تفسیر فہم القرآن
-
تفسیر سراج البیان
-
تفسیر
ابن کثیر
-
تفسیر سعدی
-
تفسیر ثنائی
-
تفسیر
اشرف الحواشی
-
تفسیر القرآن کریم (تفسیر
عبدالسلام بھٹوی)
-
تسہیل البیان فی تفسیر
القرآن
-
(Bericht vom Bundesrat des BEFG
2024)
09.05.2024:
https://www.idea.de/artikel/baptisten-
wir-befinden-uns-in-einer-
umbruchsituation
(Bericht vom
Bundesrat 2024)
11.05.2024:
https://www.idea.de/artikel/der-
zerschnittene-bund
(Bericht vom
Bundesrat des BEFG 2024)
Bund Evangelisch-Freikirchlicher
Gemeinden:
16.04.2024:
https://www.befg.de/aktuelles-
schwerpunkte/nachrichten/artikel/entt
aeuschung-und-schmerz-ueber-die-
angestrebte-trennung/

# [EXERCISE GOAL]
Scan the records above line by line, counting those where the word "تفسیر" appears, and give the count alone.

# [TASK RESULT]
8